Schettino va giudicato, non umiliato
La pena chiesta per il comandante della Concordia non è esagerata, scrive Goffredo Buccini sul Corriere, ma lo sono gli insulti del pm che gli ha dato dell'idiota
Goffredo Buccini sul Corriere della Sera scrive del processo sul naufragio della Costa Concordia e del suo imputato più famoso, l’ex comandante Francesco Schettino, per cui la procura ha chiesto una condanna a 26 anni di carcere. Buccini dice che la richiesta non è sproporzionata, qualora venisse accertata la colpa di Schettino, ma che i commenti e gli insulti rivolti a Schettino dal procuratore di Grosseto siano fuori luogo e finalizzati a «un annullamento del reo» piuttosto che alla sua condanna.
Il pm ha definito Schettino «bicefalo, tanto che per lui possiamo coniare il profilo dell’incauto idiota» e ha aggiunto, durante la sua requisitoria: «Dio abbia pietà di Schettino, perché noi non possiamo averne alcuna».
In Olanda, «Schettino» è il titolo di un surreale spettacolo di cabaret: monologhi sui leader da evitare. In America i repubblicani l’hanno usato come epiteto contro Obama: «Sei uno Schettino, abbandoni il Paese per andare in giro a raccogliere voti». A Taiwan ne hanno fatto un raccapricciante cartone animato.

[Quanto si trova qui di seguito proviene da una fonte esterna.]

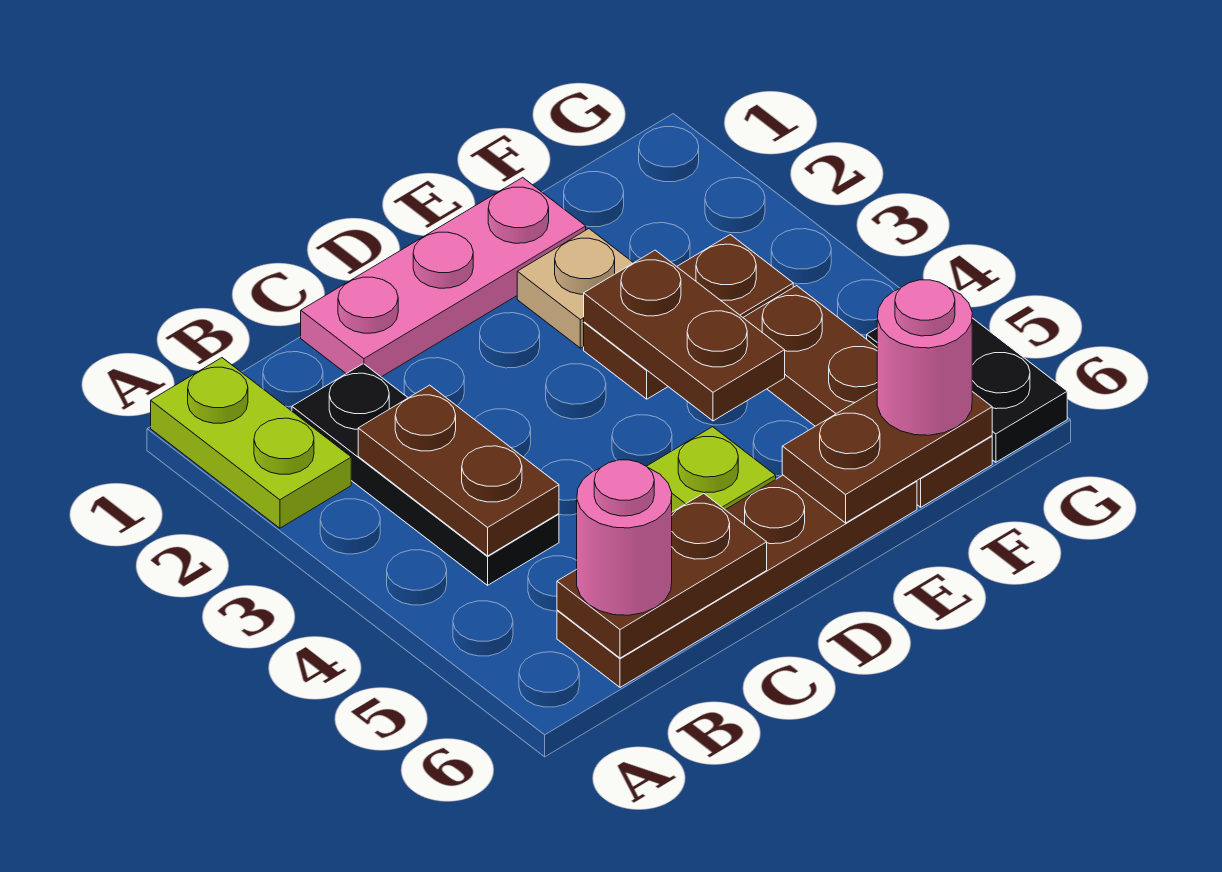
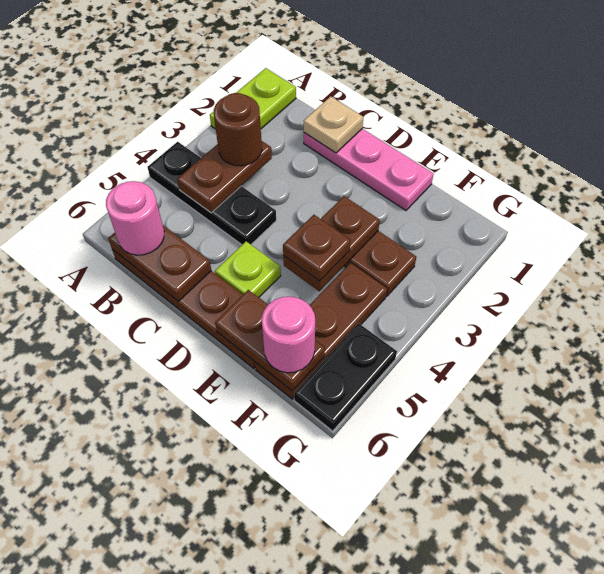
black 1x3 plate [292,364,559,585] -> black 1x3 plate turned to [148,142,276,245]
none -> brown 1x1 round brick [214,93,262,166]
tan 1x1 plate [517,229,633,348] -> tan 1x1 plate moved to [304,96,363,153]
none -> brown 1x1 plate [283,215,351,281]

Dalle Alpi a Lampedusa, quel cognome è usato ormai come sinonimo di fellonia, in un meccanismo di de-umanizzazione che trova un precedente di potenza analoga soltanto in Girolimoni: il fotografo incastrato come pedofilo assassino dalla polizia fascista era peraltro innocente, ma girolimoni! è stato lungo tutto il Novecento insulto corrente per l’adulto che va con le ragazzine.
Insomma, diciamolo chiaro: per garantire a Francesco Schettino un processo non gravato da una montagna di emotività e pubblica riprovazione, bisognerebbe forse rifugiarsi in un igloo del polo o in una capanna della foresta amazzonica. È normale che sia così. Nel caso del naufragio del Giglio, col suo carico di morte, dolore e vergogna per l’Italia, non c’è certo da menar scandalo per l’indignazione popolare. Tuttavia qualcosa colpisce nella requisitoria terminata ieri a Grosseto contro il capitano che mandò la Costa Concordia a sbattere sugli scogli, mettendosi quindi in salvo prima dei suoi passeggeri. E non è la pena richiesta di 26 anni e tre mesi («quasi l’ergastolo, manco Pacciani…», hanno commentato i difensori): certo durissima ma, a nostro avviso, non sproporzionata ai fatti in un’ipotesi di colpevolezza.